Clint Byrum <spam...@debian.org> writes:

> Perhaps you missed the blog post [1] details?

> "About ten months ago, we realized that the next installation of Debian
> was upcoming, and after upgrading about 20,000 machines since Debian 6
> (aka Squeeze) was released, we got pretty tired."

> Even if the script is _PERFECT_ and handles all of the changes in
> wheezy, just scheduling downtime and doing basic sanity checks on 20,000
> machines would require an incredible effort. If you started on release
> day, and finished 2-3 machines per hour without taking any weekend days
> off, you would just barely finish in time for oldstable to reach EOL. I
> understand that they won't be done in a linear fashion, and some will
> truly be a 5 minute upgrade/reboot, but no matter how you swing it you
> are talking about a very expensive change.
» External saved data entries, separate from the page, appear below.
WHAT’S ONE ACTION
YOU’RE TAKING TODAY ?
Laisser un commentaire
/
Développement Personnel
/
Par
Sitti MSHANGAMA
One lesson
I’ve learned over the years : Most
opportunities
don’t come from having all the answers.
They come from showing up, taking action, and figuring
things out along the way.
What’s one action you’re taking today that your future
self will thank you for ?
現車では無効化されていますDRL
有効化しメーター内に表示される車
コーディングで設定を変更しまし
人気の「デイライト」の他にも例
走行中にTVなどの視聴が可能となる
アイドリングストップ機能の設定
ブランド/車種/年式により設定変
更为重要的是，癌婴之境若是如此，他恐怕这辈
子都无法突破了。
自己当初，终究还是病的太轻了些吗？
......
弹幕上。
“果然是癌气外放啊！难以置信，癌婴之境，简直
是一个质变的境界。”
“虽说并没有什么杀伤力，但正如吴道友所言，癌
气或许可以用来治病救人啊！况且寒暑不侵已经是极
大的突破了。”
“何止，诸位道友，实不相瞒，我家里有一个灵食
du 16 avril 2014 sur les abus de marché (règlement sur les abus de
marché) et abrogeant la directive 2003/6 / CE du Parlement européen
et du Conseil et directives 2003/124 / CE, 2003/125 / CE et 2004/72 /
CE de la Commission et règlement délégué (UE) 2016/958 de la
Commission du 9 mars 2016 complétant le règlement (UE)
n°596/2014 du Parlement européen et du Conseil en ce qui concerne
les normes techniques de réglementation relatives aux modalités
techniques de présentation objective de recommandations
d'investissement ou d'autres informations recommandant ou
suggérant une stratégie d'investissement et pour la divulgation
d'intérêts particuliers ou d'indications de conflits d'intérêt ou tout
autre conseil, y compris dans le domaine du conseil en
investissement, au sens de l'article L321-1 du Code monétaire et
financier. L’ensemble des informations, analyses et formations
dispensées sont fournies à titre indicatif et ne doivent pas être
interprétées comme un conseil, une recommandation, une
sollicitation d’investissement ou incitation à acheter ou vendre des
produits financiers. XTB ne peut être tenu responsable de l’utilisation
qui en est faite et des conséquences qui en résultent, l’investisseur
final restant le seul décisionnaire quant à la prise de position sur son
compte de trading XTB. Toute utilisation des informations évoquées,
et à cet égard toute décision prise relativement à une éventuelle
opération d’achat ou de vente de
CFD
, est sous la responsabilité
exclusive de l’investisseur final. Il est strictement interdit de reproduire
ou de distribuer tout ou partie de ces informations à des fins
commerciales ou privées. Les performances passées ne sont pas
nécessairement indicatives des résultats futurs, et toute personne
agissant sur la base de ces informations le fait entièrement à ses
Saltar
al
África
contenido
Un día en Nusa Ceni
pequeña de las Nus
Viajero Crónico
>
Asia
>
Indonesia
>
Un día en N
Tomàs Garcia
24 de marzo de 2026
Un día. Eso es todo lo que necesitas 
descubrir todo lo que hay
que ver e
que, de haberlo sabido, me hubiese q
A few comments here from an enterprise administration perspective:

First, if you have 20,000 machines, it's highly unlikely that each system
will be a special snowflake.  In that environment, you're instead talking
about large swaths of systems that are effectively identical.  You
therefore don't have to repeat your sanity checking on each individual
system, just on representives of the class, while using your configuration
management system to ensure that all the systems in a class are identical.
And in many cases you won't have to arrange downtime at all (because the
systems are part of redundant pools).

Second, with 20,000 machines, there is no way that I would upgrade the
systems.  Debian's upgrade support is very important for individual
systems, personal desktops, and smaller-scale environments, but even when
you're at the point of several dozen systems, I would stop doing upgrades.
At Stanford, we have a general policy that we rebuild systems from FAI for
new Debian releases.  All local data is kept isolated from the operating
system (or, ideally, not even on that system, which is the most common
case -- data is on separate database servers or on the network file
system) so that you can just wipe the disk, build a new system on the
current stable, and put the data back on (after performing whatever
related upgrade process you need to perform).  There's up-front
development required for your new service model for the new operating
system release, which you validate outside of production, and then the
production rollout is mechanical system rebuilds (which usually take under
10 minutes with FAI and are parallelizable).

My personal opinion is that if someone is scripting an upgrade to 20,000
systems and running it on those systems one-by-one, they're doing things
at the wrong scale and with the wrong tools for that sort of environment.